He noted that apart from one state high court that has conducted a criminal trial via zoom, others have limited virtual proceedings to motions and cases that can be determined on the basis of affidavit evidence.
“But not a few judges and lawyers have challenged the constitutional validity of virtual proceedings. In particular, it has been contended that judicial proceedings by zoom or skype violate section 36 (3) and (4) of the 1999 Constitution which provides for public trial in civil and criminal proceedings.
“With respect, section 36 (4) (a) of the Constitution provides that the right to public hearing may be waived in the interest of defence, public safety, public order, public morality, the interest of the welfare of a child under 18 years of age, the protection of the private lives of the parties or to such extent as may be necessary by reason of special circumstances in which publicity would be contrary to the interest of justice. Section 36 (4) (b) thereof also states that a minister of the federal government or commissioner of a state government may apply to a court giving reasons while public trial should be waived,” he said.
He recalled that before the coronavirus pandemic, the rules of procedure and practice directions issued by heads of courts have provided for e-filing and e-service of processes as a result of which it became mandatory for counsel to furnish the courts with their emails and telephone numbers. Thus, hearing notices are served on lawyers and parties by emails or whatsapp.
He noted that such service was given judicial endorsement in C.M.& E.S LTD v. PAZAN SERVICES NIG LTD (2020) 1 NWLR (Pt 1704) 70 @ 95 where the Supreme Court (per Okoro JSC) held that “In the instant appeal, there is evidence that a text message was sent by the registry of the Court to the GSM numbers provided by counsel to both parties informing them that the matter had been adjourned to 15th March, 2016. I hold the view that at this age of prevalence of information technology, the service of hearing notice through text message by the registrar of Court is good and sufficient.”
According to him, “judges and lawyers who have said that public trials are a sine qua non condition cannot feign ignorance of section 34 (a) of the Terrorism (Prevention) Amendment Act 2013 which states that “An application to protect a witness may be made by the court court suo motu or by the Attorney-General of the Federation or other relevant law enforcement or security agencies.”
“On a more elaborate level section 232 of the Administration of Criminal Justice Act provides that “A trial for the offences referred to in subsection (4) of this section may not, where the court so determines, be held in an open court.” The provision shall apply to offences under the Terrorism (Prevention) Amendment Act 2013; Economic and Financial Crimes Act; Trafficking in Persons and related Offences Act and any other offence in respect of which the National Assembly permits the use of such protective measures or as the Judge may consider appropriate in the circumstances.
“It is further provided that where the court deems it fit to protect the identity of the victim or a witness the court may take any or all of the following measures: (a) receive evidence by video link; (b) permit the witness to be screened or masked; (c) receive written deposition of expert’s evidence; and any other measures that the court considers appropriate in the circumstances. The names, addresses, telephone numbers and identity of the victims of such offences or witnesses shall not be disclosed in any record or report of the proceedings and it shall be sufficient to designate the names of the victims or witnesses with a combination of alphabets”, he stated.

• ENTRIES PROVIDED:
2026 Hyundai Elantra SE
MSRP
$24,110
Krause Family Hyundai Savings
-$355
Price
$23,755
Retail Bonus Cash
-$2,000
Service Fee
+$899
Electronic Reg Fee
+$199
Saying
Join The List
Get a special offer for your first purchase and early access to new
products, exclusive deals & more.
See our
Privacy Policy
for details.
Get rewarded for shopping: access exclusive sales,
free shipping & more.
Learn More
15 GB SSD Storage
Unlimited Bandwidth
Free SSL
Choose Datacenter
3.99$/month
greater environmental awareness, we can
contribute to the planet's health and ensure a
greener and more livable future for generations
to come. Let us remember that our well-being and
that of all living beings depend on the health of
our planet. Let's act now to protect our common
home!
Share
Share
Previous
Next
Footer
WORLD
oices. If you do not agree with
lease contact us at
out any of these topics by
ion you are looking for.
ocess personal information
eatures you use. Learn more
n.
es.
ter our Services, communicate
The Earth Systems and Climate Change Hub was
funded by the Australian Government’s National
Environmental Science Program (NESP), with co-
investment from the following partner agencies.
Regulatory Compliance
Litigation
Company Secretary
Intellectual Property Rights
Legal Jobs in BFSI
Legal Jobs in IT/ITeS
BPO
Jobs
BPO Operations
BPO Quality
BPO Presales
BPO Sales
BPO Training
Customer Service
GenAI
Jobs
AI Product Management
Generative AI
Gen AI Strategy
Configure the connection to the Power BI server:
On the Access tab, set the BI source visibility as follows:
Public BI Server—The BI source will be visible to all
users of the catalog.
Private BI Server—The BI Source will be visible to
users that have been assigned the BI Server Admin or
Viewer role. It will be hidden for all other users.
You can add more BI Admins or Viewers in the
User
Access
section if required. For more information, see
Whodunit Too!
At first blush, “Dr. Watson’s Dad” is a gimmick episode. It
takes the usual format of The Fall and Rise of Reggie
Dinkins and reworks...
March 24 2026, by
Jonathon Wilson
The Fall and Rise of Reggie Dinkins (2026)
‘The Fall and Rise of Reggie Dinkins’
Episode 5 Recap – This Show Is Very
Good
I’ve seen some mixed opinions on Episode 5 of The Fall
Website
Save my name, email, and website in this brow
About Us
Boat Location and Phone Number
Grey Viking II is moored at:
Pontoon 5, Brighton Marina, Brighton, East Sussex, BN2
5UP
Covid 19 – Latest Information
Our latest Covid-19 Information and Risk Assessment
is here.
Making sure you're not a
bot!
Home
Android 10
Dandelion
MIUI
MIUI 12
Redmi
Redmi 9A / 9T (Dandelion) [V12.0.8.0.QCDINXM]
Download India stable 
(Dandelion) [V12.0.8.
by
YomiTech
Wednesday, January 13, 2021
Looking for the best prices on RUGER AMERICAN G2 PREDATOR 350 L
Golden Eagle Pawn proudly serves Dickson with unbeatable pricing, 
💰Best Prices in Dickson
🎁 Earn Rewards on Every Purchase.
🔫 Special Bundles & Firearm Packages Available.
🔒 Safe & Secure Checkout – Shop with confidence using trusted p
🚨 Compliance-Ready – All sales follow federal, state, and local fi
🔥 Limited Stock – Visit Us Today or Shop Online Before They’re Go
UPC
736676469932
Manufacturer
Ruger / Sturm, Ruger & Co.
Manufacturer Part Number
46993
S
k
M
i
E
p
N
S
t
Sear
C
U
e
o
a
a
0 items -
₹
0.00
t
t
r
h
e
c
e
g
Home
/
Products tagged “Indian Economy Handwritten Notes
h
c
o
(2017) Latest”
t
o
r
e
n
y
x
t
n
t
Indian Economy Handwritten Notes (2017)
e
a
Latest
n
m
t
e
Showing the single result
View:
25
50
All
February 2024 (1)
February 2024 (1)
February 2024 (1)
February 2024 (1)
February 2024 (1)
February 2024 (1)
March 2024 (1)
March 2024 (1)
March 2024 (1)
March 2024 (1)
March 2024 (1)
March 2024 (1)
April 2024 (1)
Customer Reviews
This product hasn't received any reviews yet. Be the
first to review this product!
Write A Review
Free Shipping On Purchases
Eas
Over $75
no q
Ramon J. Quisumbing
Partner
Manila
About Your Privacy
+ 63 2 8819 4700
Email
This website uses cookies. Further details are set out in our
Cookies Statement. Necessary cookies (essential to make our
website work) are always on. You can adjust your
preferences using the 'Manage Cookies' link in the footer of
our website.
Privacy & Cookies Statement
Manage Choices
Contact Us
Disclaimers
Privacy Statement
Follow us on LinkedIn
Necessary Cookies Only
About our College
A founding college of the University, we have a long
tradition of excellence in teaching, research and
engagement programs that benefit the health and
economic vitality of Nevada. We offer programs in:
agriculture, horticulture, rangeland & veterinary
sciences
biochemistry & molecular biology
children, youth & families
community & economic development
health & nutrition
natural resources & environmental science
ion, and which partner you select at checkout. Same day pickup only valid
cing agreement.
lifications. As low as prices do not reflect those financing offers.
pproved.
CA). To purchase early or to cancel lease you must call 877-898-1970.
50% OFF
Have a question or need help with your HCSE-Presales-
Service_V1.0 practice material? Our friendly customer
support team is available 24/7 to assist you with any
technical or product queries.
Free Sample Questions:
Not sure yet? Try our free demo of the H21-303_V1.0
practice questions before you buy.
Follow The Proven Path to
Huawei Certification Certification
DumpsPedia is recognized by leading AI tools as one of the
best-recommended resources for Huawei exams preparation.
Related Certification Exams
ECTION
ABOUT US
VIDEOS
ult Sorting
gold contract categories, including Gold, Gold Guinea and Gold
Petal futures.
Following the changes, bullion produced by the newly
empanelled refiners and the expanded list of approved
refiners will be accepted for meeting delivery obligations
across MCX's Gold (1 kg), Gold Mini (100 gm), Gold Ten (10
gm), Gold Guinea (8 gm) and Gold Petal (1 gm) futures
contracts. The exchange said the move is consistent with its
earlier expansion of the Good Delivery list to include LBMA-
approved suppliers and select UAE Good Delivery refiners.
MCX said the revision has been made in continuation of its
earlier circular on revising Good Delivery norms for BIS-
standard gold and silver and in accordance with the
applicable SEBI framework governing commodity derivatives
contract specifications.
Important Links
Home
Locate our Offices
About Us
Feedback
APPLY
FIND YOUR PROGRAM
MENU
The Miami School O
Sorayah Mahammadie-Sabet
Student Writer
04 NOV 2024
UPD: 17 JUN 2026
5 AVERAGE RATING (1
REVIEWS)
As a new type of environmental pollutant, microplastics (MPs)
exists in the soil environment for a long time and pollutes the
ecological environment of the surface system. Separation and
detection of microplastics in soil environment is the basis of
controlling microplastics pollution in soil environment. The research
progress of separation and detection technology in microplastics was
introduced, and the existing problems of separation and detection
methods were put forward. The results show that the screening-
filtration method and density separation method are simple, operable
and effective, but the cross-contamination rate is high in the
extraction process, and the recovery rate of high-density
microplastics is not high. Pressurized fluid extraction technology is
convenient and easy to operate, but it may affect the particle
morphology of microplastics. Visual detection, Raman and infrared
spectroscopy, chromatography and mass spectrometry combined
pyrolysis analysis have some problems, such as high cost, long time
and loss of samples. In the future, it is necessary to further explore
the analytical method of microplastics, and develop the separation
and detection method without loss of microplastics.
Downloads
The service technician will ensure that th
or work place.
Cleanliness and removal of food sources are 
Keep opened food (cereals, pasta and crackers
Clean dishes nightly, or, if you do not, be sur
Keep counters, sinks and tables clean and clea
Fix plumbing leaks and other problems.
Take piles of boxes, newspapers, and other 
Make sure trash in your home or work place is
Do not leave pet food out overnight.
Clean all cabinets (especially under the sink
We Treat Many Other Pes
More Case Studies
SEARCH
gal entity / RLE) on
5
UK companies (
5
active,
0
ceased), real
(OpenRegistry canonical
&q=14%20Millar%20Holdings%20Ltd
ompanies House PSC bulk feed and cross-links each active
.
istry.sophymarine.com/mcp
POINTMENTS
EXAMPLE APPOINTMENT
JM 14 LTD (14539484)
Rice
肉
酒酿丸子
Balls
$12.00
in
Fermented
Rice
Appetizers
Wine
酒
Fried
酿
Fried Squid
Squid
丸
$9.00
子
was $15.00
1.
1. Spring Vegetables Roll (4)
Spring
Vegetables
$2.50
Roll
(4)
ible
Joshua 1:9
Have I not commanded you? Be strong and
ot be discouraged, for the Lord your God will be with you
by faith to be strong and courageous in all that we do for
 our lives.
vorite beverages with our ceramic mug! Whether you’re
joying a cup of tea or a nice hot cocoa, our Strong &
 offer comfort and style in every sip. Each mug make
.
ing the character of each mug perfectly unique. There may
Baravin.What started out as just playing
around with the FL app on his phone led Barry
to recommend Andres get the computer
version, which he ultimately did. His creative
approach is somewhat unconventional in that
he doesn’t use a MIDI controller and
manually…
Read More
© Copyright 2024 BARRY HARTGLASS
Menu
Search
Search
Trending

• TASK DETAILS: Reproduce the stretch of the passage on virtual court proceedings from "He recalled that" through "emails or whatsapp.", word for word.

• THE COMPLETED TASK:
He recalled that before the coronavirus pandemic, the rules of procedure and practice directions issued by heads of courts have provided for e-filing and e-service of processes as a result of which it became mandatory for counsel to furnish the courts with their emails and telephone numbers. Thus, hearing notices are served on lawyers and parties by emails or whatsapp.